Ecologists were doomed to futility and self-deception as long as they supposed that man’s use of the land was controlled by disinterested reason alone or that recommendations served up with scientific credentials would necessarily be adopted.(pg. 209) And finally the agronomists took their best shot by introducing new farming techniques, such as terracing and planting shelterbelts of trees, as an attempt to recapture the essence of the land. The agronomists, although they were more successful in getting their version of conservation translated into action, were ultimately ineffectual, too. In the end, Worster claims that neither the federal land-use planners, ecologists, nor the agronomists made a lasting impact on the region.
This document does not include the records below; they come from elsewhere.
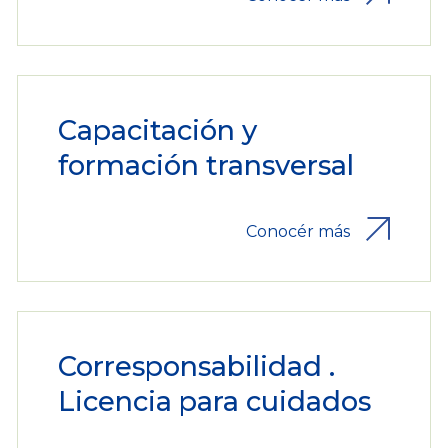
Capacitación y
formación transversal
Conocér más
Corresponsabilidad .
Licencia para cuidados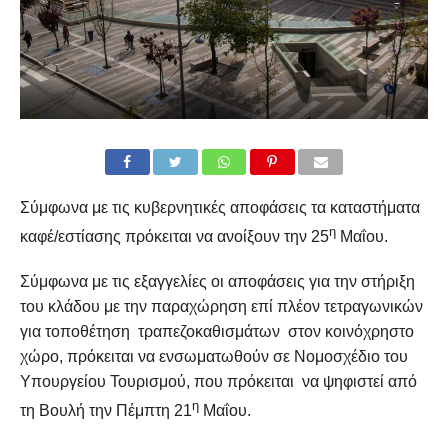
Σύμφωνα με τις κυβερνητικές αποφάσεις τα καταστήματα
η
καφέ/εστίασης πρόκειται να ανοίξουν την 25
Μαΐου.
Σύμφωνα με τις εξαγγελίες οι αποφάσεις για την στήριξη
του κλάδου με την παραχώρηση επί πλέον τετραγωνικών
για τοποθέτηση τραπεζοκαθισμάτων στον κοινόχρηστο
χώρο, πρόκειται να ενσωματωθούν σε Νομοσχέδιο του
Υπουργείου Τουρισμού, που πρόκειται να ψηφιστεί από
η
τη Βουλή την Πέμπτη 21
Μαΐου.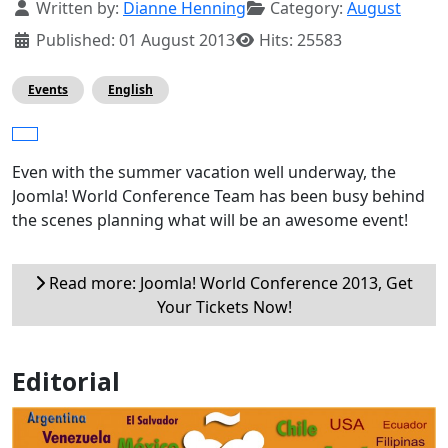
Details
Written by:
Dianne Henning
Category:
August
Published: 01 August 2013
Hits: 25583
Events
English
Even with the summer vacation well underway, the
Joomla! World Conference Team has been busy behind
the scenes planning what will be an awesome event!
Read more: Joomla! World Conference 2013, Get
Your Tickets Now!
Editorial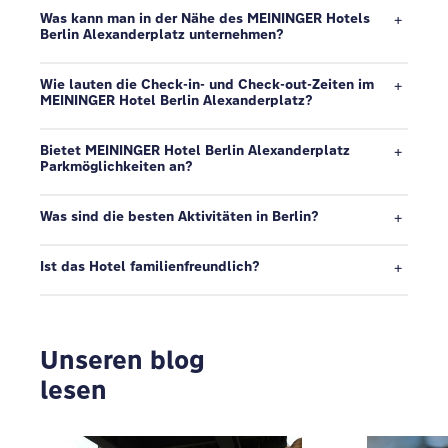
Was kann man in der Nähe des MEININGER Hotels
Berlin Alexanderplatz unternehmen?
Wie lauten die Check-in- und Check-out-Zeiten im
MEININGER Hotel Berlin Alexanderplatz?
Bietet MEININGER Hotel Berlin Alexanderplatz
Parkmöglichkeiten an?
Was sind die besten Aktivitäten in Berlin?
Ist das Hotel familienfreundlich?
Unseren blog
lesen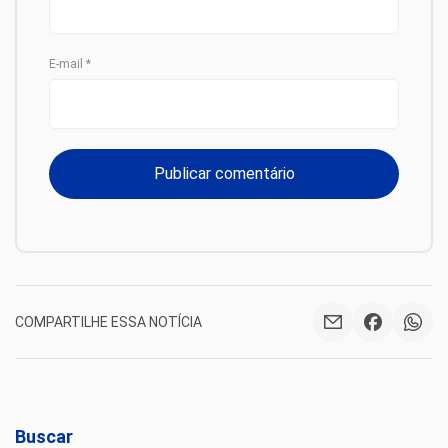
E-mail
*
COMPARTILHE ESSA NOTÍCIA
Buscar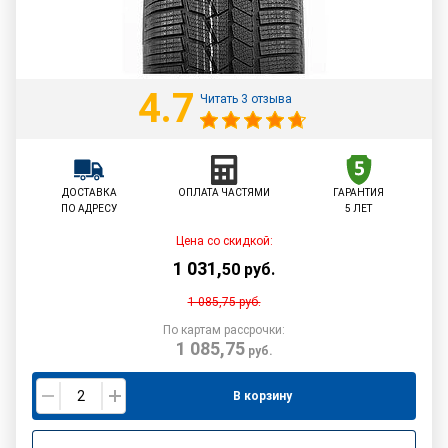
4.7
Читать 3 отзыва
ДОСТАВКА
ОПЛАТА ЧАСТЯМИ
ГАРАНТИЯ
ПО АДРЕСУ
5 ЛЕТ
Цена со скидкой:
1 031
,
50
руб.
1 085,75
руб.
По картам рассрочки:
1 085,75
руб.
В корзину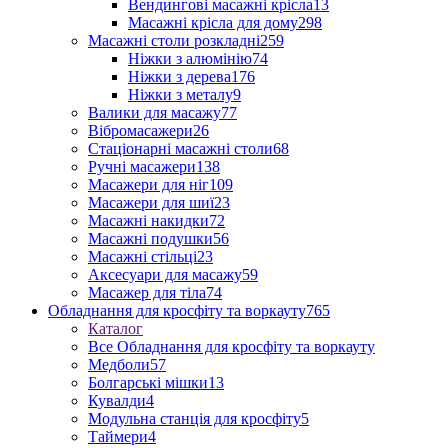
Вендингові масажні крісла
13
Масажні крісла для дому
298
Масажні столи розкладні
259
Ніжки з алюмінію
74
Ніжки з дерева
176
Ніжки з металу
9
Валики для масажу
77
Вібромасажери
26
Стаціонарні масажні столи
68
Ручні масажери
138
Масажери для ніг
109
Масажери для шиї
23
Масажні накидки
72
Масажні подушки
56
Масажні стільці
23
Аксесуари для масажу
59
Масажер для тіла
74
Обладнання для кросфіту та воркауту
765
Каталог
Все Обладнання для кросфіту та воркауту
Медболи
57
Болгарські мішки
13
Кувалди
4
Модульна станція для кросфіту
5
Таймери
4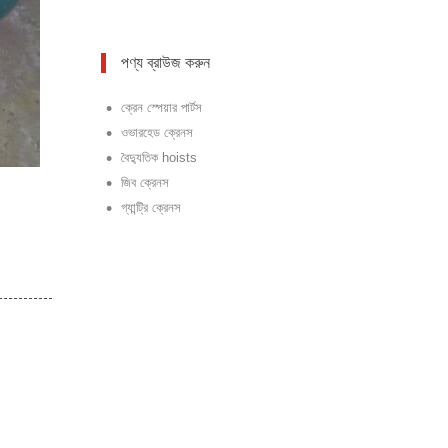
পণ্য ব্রাউজ করুন
•
ক্রেন স্পেয়ার পার্টস
•
ওভারহেড ক্রেনস
•
বৈদ্যুতিক hoists
•
জিব ক্রেনস
•
গ্যান্ট্রি ক্রেনস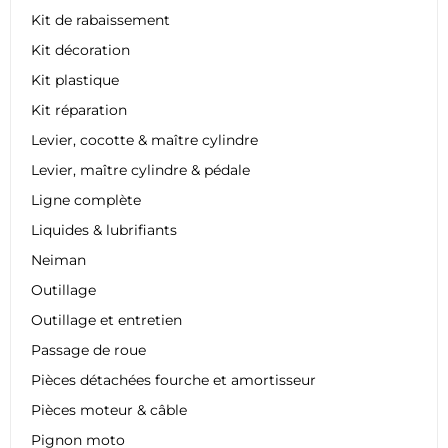
Kit de rabaissement
Kit décoration
Kit plastique
Kit réparation
Levier, cocotte & maître cylindre
Levier, maître cylindre & pédale
Ligne complète
Liquides & lubrifiants
Neiman
Outillage
Outillage et entretien
Passage de roue
Pièces détachées fourche et amortisseur
Pièces moteur & câble
Pignon moto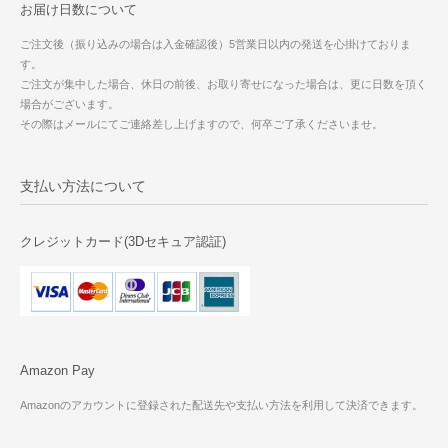
お届け日数について
ご注文後（振り込みの場合は入金確認後）5営業日以内の発送を心掛けておりま
す。
ご注文が集中した場合、休日の前後、お取り寄せになった場合は、更に日数を頂く
場合がございます。
その際はメールにてご連絡差し上げますので、何卒ご了承くださいませ。
支払い方法について
クレジットカード(3Dセキュア認証)
Amazon Pay
Amazonのアカウントに登録された配送先や支払い方法を利用して決済できます。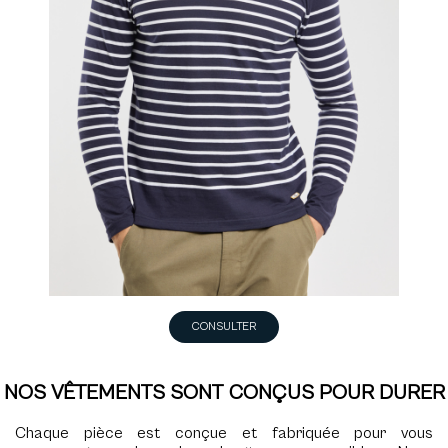
CONSULTER
NOS VÊTEMENTS SONT CONÇUS POUR DURER
Chaque pièce est conçue et fabriquée pour vous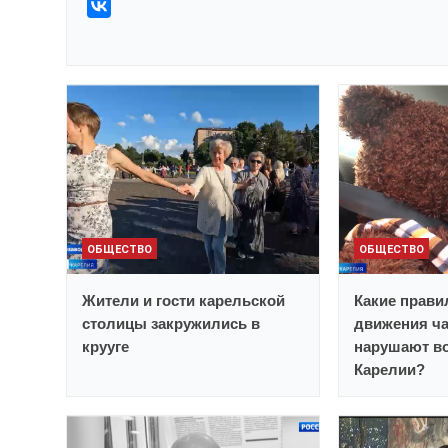
ОБЩЕСТВО
ОБЩЕСТВО
Жители и гости карельской
Какие прави
столицы закружились в
движения ча
крууге
нарушают в
Карелии?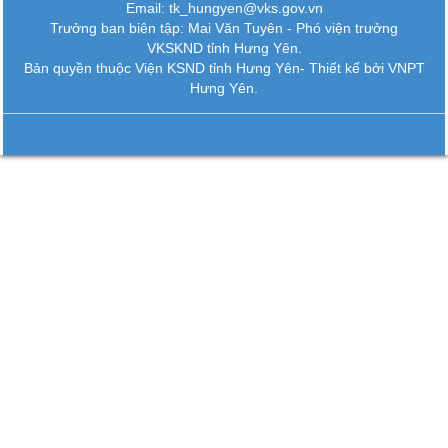
Email: tk_hungyen@vks.gov.vn
Trưởng ban biên tập: Mai Văn Tuyên - Phó viện trưởng
VKSKND tỉnh Hưng Yên.
Bản quyền thuộc Viện KSND tỉnh Hưng Yên-
Thiết kế bởi VNPT
Hưng Yên.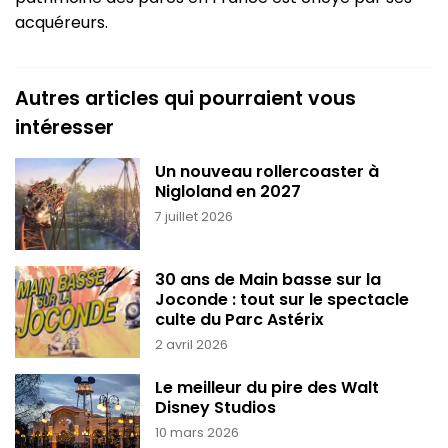
acquéreurs.
Autres articles qui pourraient vous
intéresser
Un nouveau rollercoaster à
Nigloland en 2027
7 juillet 2026
30 ans de Main basse sur la
Joconde : tout sur le spectacle
culte du Parc Astérix
2 avril 2026
Le meilleur du pire des Walt
Disney Studios
10 mars 2026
Conservation as a cultural reform had come to be accepted only where and insofar as it had helped the plains culture reach its traditional expansionary aims.(pg. 230) The Dust Bowl, even more so than the Great Depression, became the dominant national symbol of bankruptcy and ecological decay-the irony is that it was the capitalistic values that our country holds so highly that ultimately facilitated both the creation of the Dust Bowl and the Great Depression.
Worster’s Dust Bowl is a very informative work that makes a great contribution to understanding the effects that a consumer society can have on the land. Worster set forth a strong argument and supported it finely with great details. I agree with his views for the most part, but I feel like the southern plainsmen did what they had to do to keep up with the big city industries. In this society, the axiom root, hog, or die holds true in every aspect of the culture. So, in my opinion, the only way for the Dust Bowl to have been curtailed sooner would have been for the people there to stop breaking the land all together and let mother nature take over and fix herself. Of course, that would be asking the impossible since it would mean the plains people would have to give up, and lose to the capitalistic society of which they were trying to keep up with.
Ultimately, every remedy that was attempted merely assisted in the growth of the Dust Bowl and of consumerism itself. Droughts and famine will come and go during our time here on earth, but we must learn to look to the earth for the remedy and give back to the earth what is rightfully hers-for capitalism cannot fill the needs of human life without the resources of the land. History.